EDUCATIONAL OPPORTUNITIES: Numerical Control Tool Programmer Training

Cleveland Institute of Electronics - Cleveland, OH

Cleveland Institute of Electronics, 1776 E 17th St, Cleveland, OH 44114. Cleveland Institute of Electronics is a small school located in Cleveland, Ohio. It is a private for-profit school with primarily 2-year programs and has 1,200 students. Cleveland Institute of Electronics has 2 areas of study related to Numerical Control Tool Programmer. They are:

  • Computer Programming/Programmer, one to two year which graduated 4 students in 2008.
  • Data Processing and Data Processing Technology/Technician, less than one year which graduated 4 students in 2008.

Bryant and Stratton College-Eastlake Campus - Eastlake, OH

Bryant and Stratton College-Eastlake Campus, 35350 Curtis Blvd., Eastlake, OH 44095. Bryant and Stratton College-Eastlake Campus is a small college located in Eastlake, Ohio. It is a private for-profit school with primarily 4-year or above programs. It has 709 students and an admission rate of 68%. Bryant and Stratton College-Eastlake Campus has an associate's degree program in Data Processing and Data Processing Technology/Technician which graduated four students in 2008.

Cuyahoga Community College District - Cleveland, OH

Cuyahoga Community College District, 700 Carnegie Ave, Cleveland, OH 44115-2878. Cuyahoga Community College District is a large college located in Cleveland, Ohio. It is a public school with primarily 2-year programs and has 23,234 students. Cuyahoga Community College District has an associate's degree program in Computer Programming/Programmer which graduated seventeen students in 2008.

Lorain County Community College - Elyria, OH

Lorain County Community College, 1005 North Abbe Rd, Elyria, OH 44035-1691. Lorain County Community College is a large college located in Elyria, Ohio. It is a public school with primarily 2-year programs and has 11,242 students. Lorain County Community College has an associate's degree program in Computer Programming/Programmer.

Brown Mackie College-Akron - Akron, OH

Brown Mackie College-Akron, 755 White Pond Drive, STE 101, Akron, OH 44320. Brown Mackie College-Akron is a small college located in Akron, Ohio. It is a private for-profit school with primarily 2-year programs and has 877 students. Brown Mackie College-Akron has a one to two year and an associate's degree program in Computer Programming/Programmer which graduated zero and one students respectively in 2008.
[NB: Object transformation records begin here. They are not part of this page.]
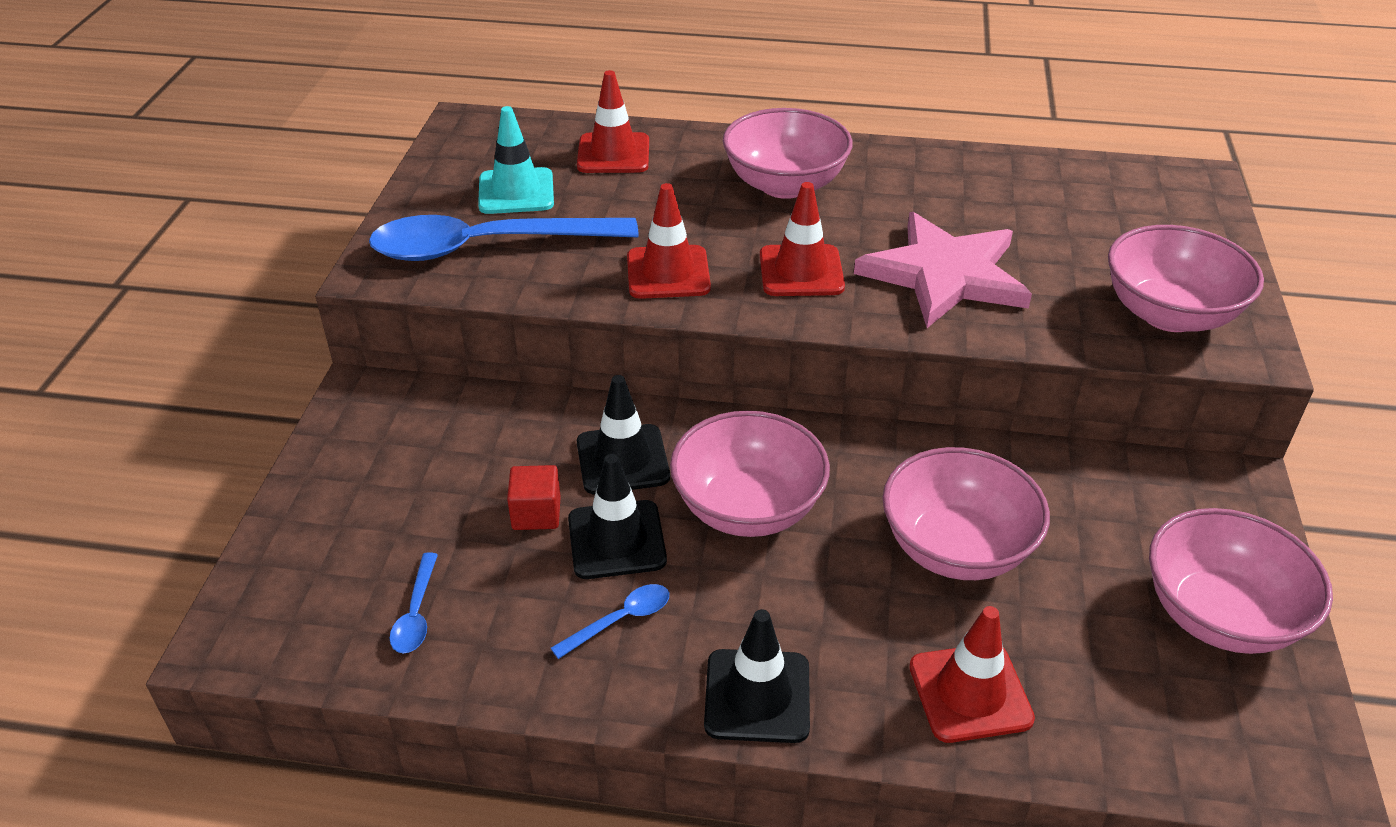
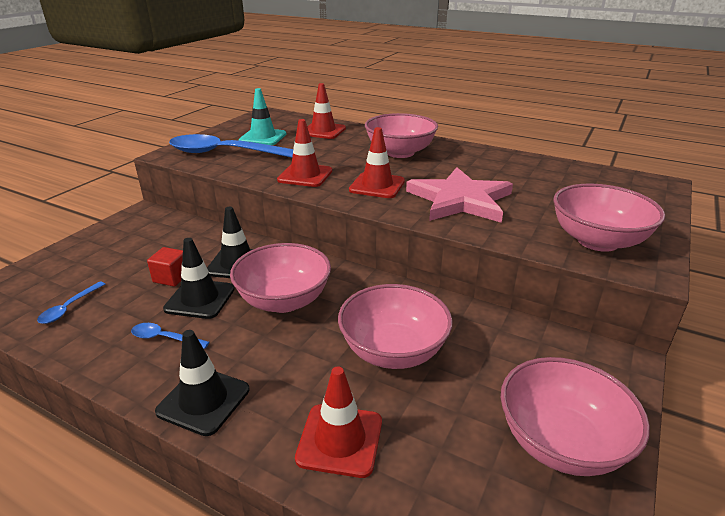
camera: 20 degrees right, 10 degrees down
blue spoon [551,584,669,659] -> blue spoon turned 150 degrees counterclockwise [131,323,210,349]

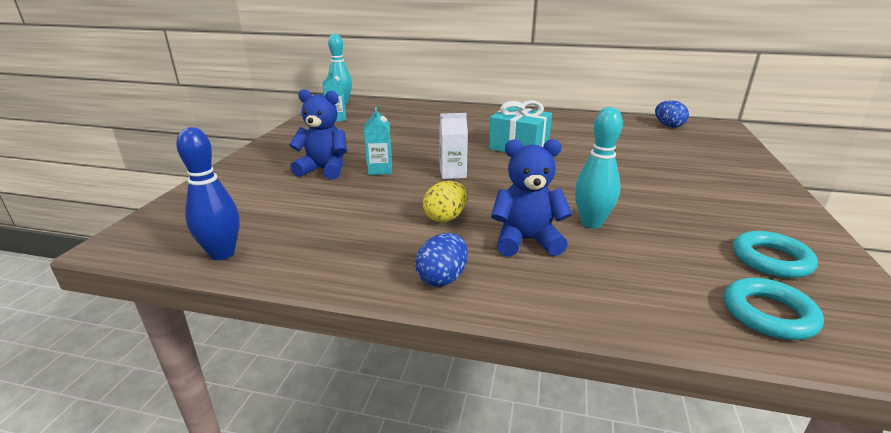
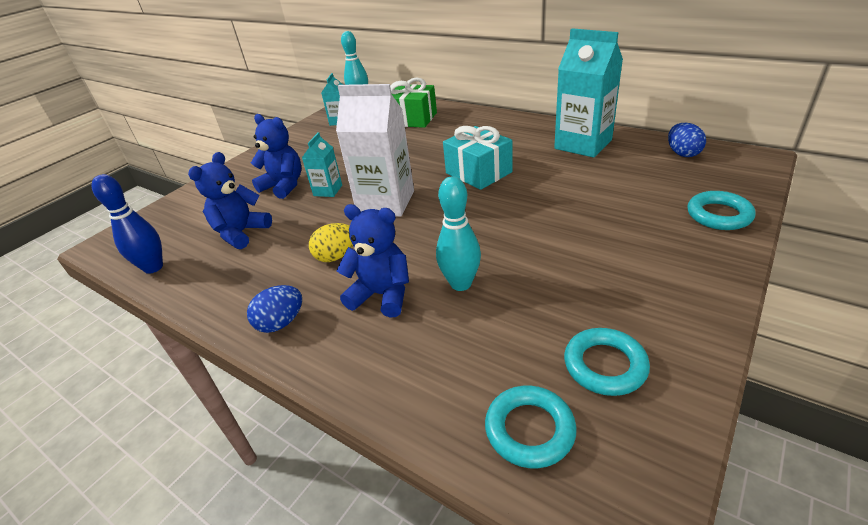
camera: 25 degrees right, 10 degrees up
white carton [439,113,468,179] -> white carton [336,84,414,217], size x1.95
none -> blue teddy bear [188,152,272,249]
none -> green gift [390,78,437,128]
none -> turquoise carton [554,28,623,158]
none -> turquoise ring [687,191,755,230]

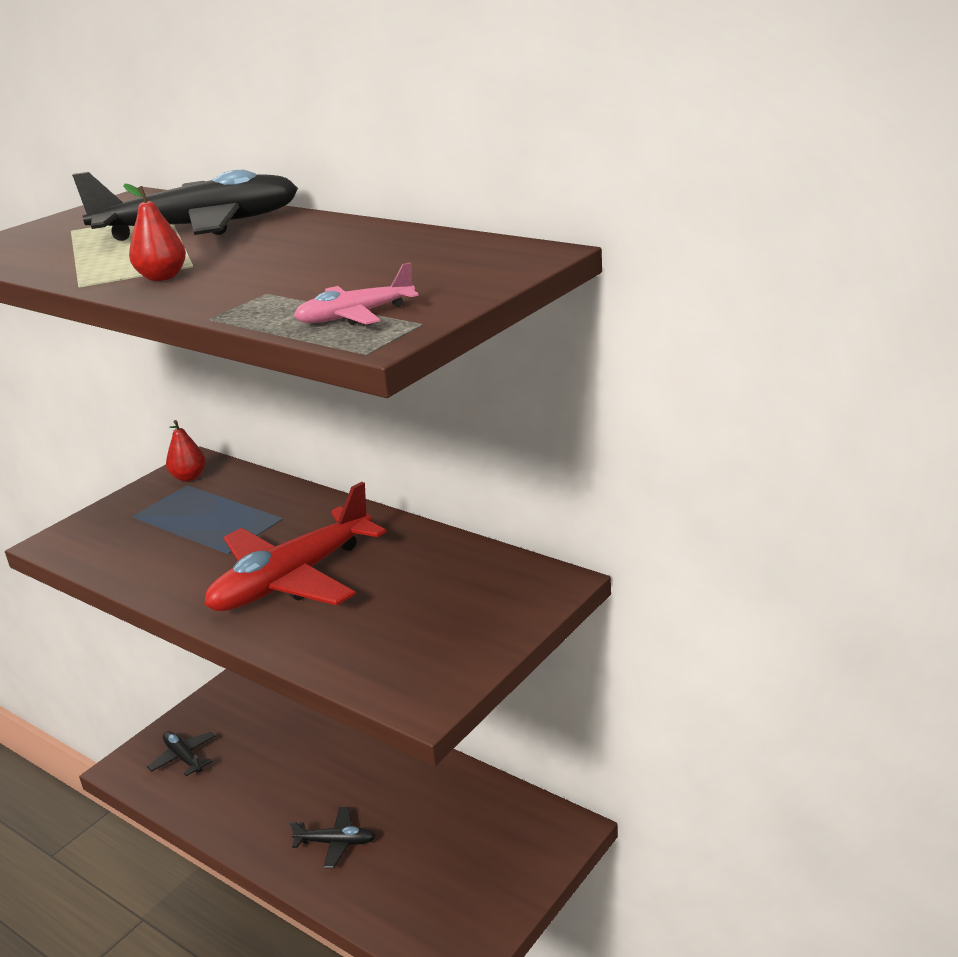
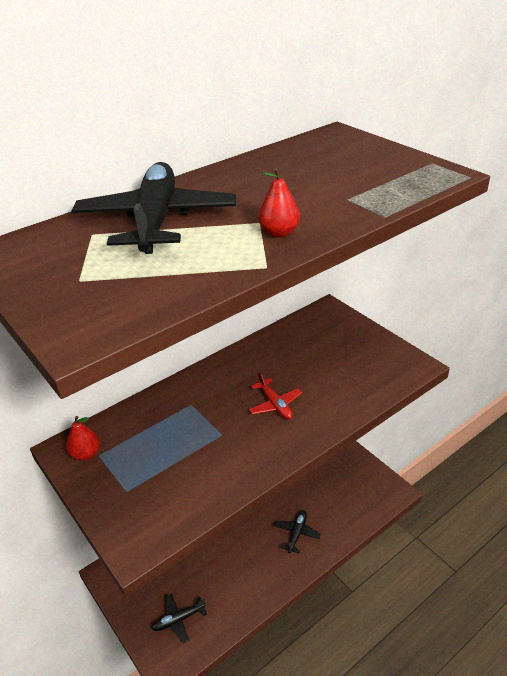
camera: 75 degrees left, 10 degrees up
red plane [205,482,386,611] -> red plane [249,372,302,419], size x0.47
pink plane [294,262,419,325] -> none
LOCATION INFORMATION: Cleveland, Ohio

Cleveland, Ohio
Cleveland, Ohio photo by FlickreviewR

Cleveland is situated in Cuyahoga County, Ohio. It has a population of over 433,748, which has shrunk by 9.3% over the last ten years. The cost of living index in Cleveland, 81, is well below the national average. New single-family homes in Cleveland are valued at $94,100 on average, which is far less than the state average. In 2008, one hundred nine new homes were built in Cleveland, down from one hundred eighty-four the previous year.

The three big industries for women in Cleveland are health care, accommodation and food services, and educational services. For men, it is metal and metal products, construction, and accommodation and food services. The average travel time to work is about 26 minutes. More than 11.4% of Cleveland residents have a bachelor's degree, which is lower than the state average. The percentage of residents with a graduate degree, 3.8%, is lower than the state average.

The unemployment rate in Cleveland is 10.5%, which is greater than Ohio's average of 10.0%.

The percentage of Cleveland residents that are affiliated with a religious congregation, 57.8%, is more than both the national and state average. Hellenic Orthodox Church of the Annunciation, Abyssinia Baptist Church and Highland Christian Church are among the churches located in Cleveland. The largest religious groups are the Catholic Church, the United Methodist Church and the American Baptist Churches in the USA.

Cleveland is home to the Mastick Woods Golf Course and the Dock Number 32 as well as Shaker Square Historic District and Newton Avenue Historic District. Shopping malls in the area include Shaker-Moreland Shopping Center, Shaker Square Shopping Center and Clark West 30th Shopping Center. Visitors to Cleveland can choose from Hilton Garden Inn Cleveland Gateway, Airport Sheraton and Extended Stayamerica for temporary stays in the area.